J = [-1.0 -0.0 -1.0; 1.0 0.0 1.0; -1.0 -0.0 -1.0]

which is singular. The Jacobian is singular though: and that's clearly matching the analytical solution of what the starting Jacobian is. I'm not sure what you're looking for though as the solution to those equations is clearly not unique because s1s2 is not used in any of the equations. It's a nonlinear solve for 3 equations in 2 variables which is why its Jacobian is singular.
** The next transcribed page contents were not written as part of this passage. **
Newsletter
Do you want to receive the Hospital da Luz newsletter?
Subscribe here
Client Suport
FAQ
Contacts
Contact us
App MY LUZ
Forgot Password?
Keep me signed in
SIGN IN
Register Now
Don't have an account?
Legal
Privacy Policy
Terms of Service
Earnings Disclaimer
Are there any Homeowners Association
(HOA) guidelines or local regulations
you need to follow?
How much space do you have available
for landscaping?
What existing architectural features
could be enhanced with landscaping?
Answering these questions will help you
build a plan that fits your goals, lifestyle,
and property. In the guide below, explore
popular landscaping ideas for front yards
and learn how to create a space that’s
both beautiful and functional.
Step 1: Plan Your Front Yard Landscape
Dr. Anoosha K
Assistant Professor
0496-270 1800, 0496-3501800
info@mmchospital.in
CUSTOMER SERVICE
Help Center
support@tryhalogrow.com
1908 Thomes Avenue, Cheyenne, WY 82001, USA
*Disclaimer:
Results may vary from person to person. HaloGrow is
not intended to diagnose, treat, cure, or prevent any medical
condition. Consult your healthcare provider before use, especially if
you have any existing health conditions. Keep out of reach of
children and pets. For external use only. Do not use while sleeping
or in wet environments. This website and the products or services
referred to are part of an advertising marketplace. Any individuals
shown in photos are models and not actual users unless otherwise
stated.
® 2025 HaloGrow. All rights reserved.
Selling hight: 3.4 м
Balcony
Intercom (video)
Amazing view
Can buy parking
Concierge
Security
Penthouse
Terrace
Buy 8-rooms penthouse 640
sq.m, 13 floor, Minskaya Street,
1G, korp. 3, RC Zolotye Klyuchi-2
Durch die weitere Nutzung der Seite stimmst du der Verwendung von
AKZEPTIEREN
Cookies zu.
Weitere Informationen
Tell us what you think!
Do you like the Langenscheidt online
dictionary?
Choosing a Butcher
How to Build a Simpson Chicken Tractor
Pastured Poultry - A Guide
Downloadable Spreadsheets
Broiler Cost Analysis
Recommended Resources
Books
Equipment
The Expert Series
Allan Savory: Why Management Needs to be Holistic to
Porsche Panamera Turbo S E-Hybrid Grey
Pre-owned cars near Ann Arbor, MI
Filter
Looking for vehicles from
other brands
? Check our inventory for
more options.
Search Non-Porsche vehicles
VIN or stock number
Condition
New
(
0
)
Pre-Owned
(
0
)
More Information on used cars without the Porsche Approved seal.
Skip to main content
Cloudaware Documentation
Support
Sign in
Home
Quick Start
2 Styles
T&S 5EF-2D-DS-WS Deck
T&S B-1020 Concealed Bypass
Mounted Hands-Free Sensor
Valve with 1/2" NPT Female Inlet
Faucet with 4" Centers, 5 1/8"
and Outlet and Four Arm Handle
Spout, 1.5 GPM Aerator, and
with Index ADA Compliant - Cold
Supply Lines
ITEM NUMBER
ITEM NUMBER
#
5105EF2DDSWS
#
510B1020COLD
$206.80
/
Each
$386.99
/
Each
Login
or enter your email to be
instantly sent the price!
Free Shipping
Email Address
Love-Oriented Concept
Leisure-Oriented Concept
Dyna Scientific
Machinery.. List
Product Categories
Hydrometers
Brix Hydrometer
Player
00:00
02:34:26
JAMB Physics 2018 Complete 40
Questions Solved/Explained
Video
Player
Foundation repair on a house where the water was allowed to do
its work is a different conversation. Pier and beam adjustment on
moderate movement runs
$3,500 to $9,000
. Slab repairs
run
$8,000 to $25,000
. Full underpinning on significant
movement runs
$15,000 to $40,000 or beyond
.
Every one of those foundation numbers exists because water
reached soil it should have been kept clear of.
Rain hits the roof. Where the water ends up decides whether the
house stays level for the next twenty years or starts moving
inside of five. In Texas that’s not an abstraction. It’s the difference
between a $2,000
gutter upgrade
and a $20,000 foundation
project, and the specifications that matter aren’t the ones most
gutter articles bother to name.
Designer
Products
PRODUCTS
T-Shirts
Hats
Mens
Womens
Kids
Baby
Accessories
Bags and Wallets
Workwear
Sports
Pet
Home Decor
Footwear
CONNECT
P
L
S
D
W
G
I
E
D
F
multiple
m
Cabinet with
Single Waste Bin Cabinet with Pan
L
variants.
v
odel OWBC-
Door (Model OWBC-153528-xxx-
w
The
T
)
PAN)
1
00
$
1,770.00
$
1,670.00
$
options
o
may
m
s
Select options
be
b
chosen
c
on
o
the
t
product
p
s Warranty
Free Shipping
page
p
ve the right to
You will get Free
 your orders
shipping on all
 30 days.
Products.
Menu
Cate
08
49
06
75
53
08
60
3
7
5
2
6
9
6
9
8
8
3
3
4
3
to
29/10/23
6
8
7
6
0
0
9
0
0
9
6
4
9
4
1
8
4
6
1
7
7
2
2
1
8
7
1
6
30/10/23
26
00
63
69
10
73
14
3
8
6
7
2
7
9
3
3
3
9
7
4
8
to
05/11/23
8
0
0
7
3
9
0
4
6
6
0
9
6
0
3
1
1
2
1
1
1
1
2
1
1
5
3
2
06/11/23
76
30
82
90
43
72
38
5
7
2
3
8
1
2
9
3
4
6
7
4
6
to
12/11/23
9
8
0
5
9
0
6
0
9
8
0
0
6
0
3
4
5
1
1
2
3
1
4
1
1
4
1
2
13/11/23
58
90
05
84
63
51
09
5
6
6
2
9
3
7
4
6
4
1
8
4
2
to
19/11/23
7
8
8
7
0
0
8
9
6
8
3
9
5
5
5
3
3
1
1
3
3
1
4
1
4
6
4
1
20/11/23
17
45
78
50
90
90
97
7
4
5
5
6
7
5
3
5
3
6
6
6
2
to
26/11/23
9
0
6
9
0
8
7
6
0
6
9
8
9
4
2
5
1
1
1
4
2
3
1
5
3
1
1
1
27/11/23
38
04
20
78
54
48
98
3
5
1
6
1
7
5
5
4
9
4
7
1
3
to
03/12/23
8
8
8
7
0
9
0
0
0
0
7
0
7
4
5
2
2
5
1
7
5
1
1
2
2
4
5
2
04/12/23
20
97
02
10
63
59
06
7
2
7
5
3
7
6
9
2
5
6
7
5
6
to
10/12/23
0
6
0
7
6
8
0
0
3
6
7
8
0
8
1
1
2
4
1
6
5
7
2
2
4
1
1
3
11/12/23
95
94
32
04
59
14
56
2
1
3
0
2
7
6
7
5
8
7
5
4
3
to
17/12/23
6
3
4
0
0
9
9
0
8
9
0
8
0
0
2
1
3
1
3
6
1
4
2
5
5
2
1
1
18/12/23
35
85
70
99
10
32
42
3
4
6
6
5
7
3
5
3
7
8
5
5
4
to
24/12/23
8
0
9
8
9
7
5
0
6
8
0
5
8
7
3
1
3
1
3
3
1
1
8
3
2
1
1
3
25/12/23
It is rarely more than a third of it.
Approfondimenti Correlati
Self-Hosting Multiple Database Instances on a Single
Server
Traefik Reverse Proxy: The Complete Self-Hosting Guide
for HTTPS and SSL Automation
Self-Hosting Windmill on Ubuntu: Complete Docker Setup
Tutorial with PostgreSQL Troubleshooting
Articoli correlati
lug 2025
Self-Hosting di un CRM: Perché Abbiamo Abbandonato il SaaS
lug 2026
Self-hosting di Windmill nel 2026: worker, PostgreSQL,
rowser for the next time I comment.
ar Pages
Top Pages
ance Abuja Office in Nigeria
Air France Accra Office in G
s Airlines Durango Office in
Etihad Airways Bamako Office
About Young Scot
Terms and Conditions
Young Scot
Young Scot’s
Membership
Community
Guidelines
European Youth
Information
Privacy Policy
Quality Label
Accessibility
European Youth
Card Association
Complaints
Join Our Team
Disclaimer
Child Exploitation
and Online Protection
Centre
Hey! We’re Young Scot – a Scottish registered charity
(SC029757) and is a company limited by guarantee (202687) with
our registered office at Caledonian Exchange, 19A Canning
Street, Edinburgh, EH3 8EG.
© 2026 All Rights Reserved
This problem is well-defined as a steady state of an ODE though:

using DifferentialEquations, ModelingToolkit, SteadyStateDiffEq

iv = only(@variables(t))
sts = @variables s1(t) = 2.0 s1s2(t) = 2.0 s2(t) = 2.0
ps = @parameters k1 = 1.0 c1 = 2.0 [bounds=(0,2), tunable=true] Δt = 2.5
eqs = [
    (Differential(t))(s1) ~ -0.25 * c1 * k1 * s1 * s2
    (Differential(t))(s1s2) ~ 0.25 * c1 * k1 * s1 * s2
    (Differential(t))(s2) ~ -0.25 * c1 * k1 * s1 * s2
]
model = ODESystem(eqs, iv, sts, ps; name = :reactionsystem)

ss_prob = SteadyStateProblem(model, [], [])
solve(ss_prob, DifferentialEquations.SteadyStateDiffEq.DynamicSS(Tsit5()))

That works fine.

SebastianM-C commented 1 year ago

Ah, I see, thanks for clearing this up. In this case would it make sense for DifferentialEquations.jl to choose DynamicSS instead of NewtonRaphson if we have a singular Jacobian or should I just do that check on my own?